> Task objective
For this exercise, transcribe all of the entries exactly.

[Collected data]
►

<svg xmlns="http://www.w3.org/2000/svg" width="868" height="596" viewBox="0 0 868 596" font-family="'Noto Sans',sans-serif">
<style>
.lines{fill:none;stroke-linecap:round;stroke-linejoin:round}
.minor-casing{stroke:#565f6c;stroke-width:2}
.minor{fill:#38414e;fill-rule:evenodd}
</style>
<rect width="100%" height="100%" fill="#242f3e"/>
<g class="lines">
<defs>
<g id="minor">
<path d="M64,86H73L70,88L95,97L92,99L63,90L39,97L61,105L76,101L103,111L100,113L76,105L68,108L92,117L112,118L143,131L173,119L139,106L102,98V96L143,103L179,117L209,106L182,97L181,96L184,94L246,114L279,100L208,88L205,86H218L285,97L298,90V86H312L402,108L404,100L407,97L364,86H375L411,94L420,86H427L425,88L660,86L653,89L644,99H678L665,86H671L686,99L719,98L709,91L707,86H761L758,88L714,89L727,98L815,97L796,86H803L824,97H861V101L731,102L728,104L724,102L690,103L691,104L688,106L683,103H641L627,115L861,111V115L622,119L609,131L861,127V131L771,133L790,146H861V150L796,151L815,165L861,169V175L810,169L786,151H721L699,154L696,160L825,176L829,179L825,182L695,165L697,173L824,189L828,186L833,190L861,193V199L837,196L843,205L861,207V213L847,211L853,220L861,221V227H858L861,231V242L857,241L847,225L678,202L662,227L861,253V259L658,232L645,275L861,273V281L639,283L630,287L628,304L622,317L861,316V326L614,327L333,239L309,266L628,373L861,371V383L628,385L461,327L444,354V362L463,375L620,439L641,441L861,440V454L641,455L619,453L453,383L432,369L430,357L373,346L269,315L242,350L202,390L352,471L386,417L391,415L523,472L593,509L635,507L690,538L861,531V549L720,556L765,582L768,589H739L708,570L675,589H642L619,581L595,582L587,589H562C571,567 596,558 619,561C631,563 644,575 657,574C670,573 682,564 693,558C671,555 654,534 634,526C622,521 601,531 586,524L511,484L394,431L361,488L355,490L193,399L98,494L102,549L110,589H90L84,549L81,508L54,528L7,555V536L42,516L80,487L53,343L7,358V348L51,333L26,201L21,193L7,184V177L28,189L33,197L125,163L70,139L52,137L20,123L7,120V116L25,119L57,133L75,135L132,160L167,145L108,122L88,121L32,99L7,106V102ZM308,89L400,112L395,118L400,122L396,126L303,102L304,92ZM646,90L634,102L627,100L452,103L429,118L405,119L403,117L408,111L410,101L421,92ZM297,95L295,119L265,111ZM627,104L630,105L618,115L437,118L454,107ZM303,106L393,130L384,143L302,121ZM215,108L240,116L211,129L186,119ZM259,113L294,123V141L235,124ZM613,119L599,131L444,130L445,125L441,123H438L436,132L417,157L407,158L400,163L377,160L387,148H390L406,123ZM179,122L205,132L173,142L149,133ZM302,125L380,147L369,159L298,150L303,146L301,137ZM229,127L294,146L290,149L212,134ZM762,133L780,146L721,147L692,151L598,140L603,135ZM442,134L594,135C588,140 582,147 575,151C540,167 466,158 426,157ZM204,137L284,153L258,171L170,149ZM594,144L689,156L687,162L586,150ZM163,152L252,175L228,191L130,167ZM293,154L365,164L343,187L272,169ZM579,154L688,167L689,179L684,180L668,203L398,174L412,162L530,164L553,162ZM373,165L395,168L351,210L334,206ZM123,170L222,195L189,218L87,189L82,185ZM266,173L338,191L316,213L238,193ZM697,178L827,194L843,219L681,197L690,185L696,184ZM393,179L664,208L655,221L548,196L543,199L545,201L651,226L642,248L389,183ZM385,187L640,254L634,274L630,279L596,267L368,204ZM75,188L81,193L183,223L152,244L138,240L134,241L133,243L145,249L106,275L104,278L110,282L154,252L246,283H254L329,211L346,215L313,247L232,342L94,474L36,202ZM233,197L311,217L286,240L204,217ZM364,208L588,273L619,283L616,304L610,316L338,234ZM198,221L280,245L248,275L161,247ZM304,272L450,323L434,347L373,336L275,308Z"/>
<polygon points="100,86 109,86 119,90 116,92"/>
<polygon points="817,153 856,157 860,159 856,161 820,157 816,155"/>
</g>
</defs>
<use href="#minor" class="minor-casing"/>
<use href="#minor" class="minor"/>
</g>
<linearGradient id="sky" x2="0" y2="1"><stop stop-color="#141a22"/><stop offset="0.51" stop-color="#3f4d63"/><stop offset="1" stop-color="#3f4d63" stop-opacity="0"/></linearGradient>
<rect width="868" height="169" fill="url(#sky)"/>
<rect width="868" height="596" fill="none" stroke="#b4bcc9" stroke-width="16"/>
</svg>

◄

> Task result
<svg xmlns="http://www.w3.org/2000/svg" width="868" height="596" viewBox="0 0 868 596" font-family="'Noto Sans',sans-serif">
<style>
.lines{fill:none;stroke-linecap:round;stroke-linejoin:round}
.minor-casing{stroke:#565f6c;stroke-width:2}
.minor{fill:#38414e;fill-rule:evenodd}
</style>
<rect width="100%" height="100%" fill="#242f3e"/>
<g class="lines">
<defs>
<g id="minor">
<path d="M64,86H73L70,88L95,97L92,99L63,90L39,97L61,105L76,101L103,111L100,113L76,105L68,108L92,117L112,118L143,131L173,119L139,106L102,98V96L143,103L179,117L209,106L182,97L181,96L184,94L246,114L279,100L208,88L205,86H218L285,97L298,90V86H312L402,108L404,100L407,97L364,86H375L411,94L420,86H427L425,88L660,86L653,89L644,99H678L665,86H671L686,99L719,98L709,91L707,86H761L758,88L714,89L727,98L815,97L796,86H803L824,97H861V101L731,102L728,104L724,102L690,103L691,104L688,106L683,103H641L627,115L861,111V115L622,119L609,131L861,127V131L771,133L790,146H861V150L796,151L815,165L861,169V175L810,169L786,151H721L699,154L696,160L825,176L829,179L825,182L695,165L697,173L824,189L828,186L833,190L861,193V199L837,196L843,205L861,207V213L847,211L853,220L861,221V227H858L861,231V242L857,241L847,225L678,202L662,227L861,253V259L658,232L645,275L861,273V281L639,283L630,287L628,304L622,317L861,316V326L614,327L333,239L309,266L628,373L861,371V383L628,385L461,327L444,354V362L463,375L620,439L641,441L861,440V454L641,455L619,453L453,383L432,369L430,357L373,346L269,315L242,350L202,390L352,471L386,417L391,415L523,472L593,509L635,507L690,538L861,531V549L720,556L765,582L768,589H739L708,570L675,589H642L619,581L595,582L587,589H562C571,567 596,558 619,561C631,563 644,575 657,574C670,573 682,564 693,558C671,555 654,534 634,526C622,521 601,531 586,524L511,484L394,431L361,488L355,490L193,399L98,494L102,549L110,589H90L84,549L81,508L54,528L7,555V536L42,516L80,487L53,343L7,358V348L51,333L26,201L21,193L7,184V177L28,189L33,197L125,163L70,139L52,137L20,123L7,120V116L25,119L57,133L75,135L132,160L167,145L108,122L88,121L32,99L7,106V102ZM308,89L400,112L395,118L400,122L396,126L303,102L304,92ZM646,90L634,102L627,100L452,103L429,118L405,119L403,117L408,111L410,101L421,92ZM297,95L295,119L265,111ZM627,104L630,105L618,115L437,118L454,107ZM303,106L393,130L384,143L302,121ZM215,108L240,116L211,129L186,119ZM259,113L294,123V141L235,124ZM613,119L599,131L444,130L445,125L441,123H438L436,132L417,157L407,158L400,163L377,160L387,148H390L406,123ZM179,122L205,132L173,142L149,133ZM302,125L380,147L369,159L298,150L303,146L301,137ZM229,127L294,146L290,149L212,134ZM762,133L780,146L721,147L692,151L598,140L603,135ZM442,134L594,135C588,140 582,147 575,151C540,167 466,158 426,157ZM204,137L284,153L258,171L170,149ZM594,144L689,156L687,162L586,150ZM163,152L252,175L228,191L130,167ZM293,154L365,164L343,187L272,169ZM579,154L688,167L689,179L684,180L668,203L398,174L412,162L530,164L553,162ZM373,165L395,168L351,210L334,206ZM123,170L222,195L189,218L87,189L82,185ZM266,173L338,191L316,213L238,193ZM697,178L827,194L843,219L681,197L690,185L696,184ZM393,179L664,208L655,221L548,196L543,199L545,201L651,226L642,248L389,183ZM385,187L640,254L634,274L630,279L596,267L368,204ZM75,188L81,193L183,223L152,244L138,240L134,241L133,243L145,249L106,275L104,278L110,282L154,252L246,283H254L329,211L346,215L313,247L232,342L94,474L36,202ZM233,197L311,217L286,240L204,217ZM364,208L588,273L619,283L616,304L610,316L338,234ZM198,221L280,245L248,275L161,247ZM304,272L450,323L434,347L373,336L275,308Z"/>
<polygon points="100,86 109,86 119,90 116,92"/>
<polygon points="817,153 856,157 860,159 856,161 820,157 816,155"/>
</g>
</defs>
<use href="#minor" class="minor-casing"/>
<use href="#minor" class="minor"/>
</g>
<linearGradient id="sky" x2="0" y2="1"><stop stop-color="#141a22"/><stop offset="0.51" stop-color="#3f4d63"/><stop offset="1" stop-color="#3f4d63" stop-opacity="0"/></linearGradient>
<rect width="868" height="169" fill="url(#sky)"/>
<rect width="868" height="596" fill="none" stroke="#b4bcc9" stroke-width="16"/>
</svg>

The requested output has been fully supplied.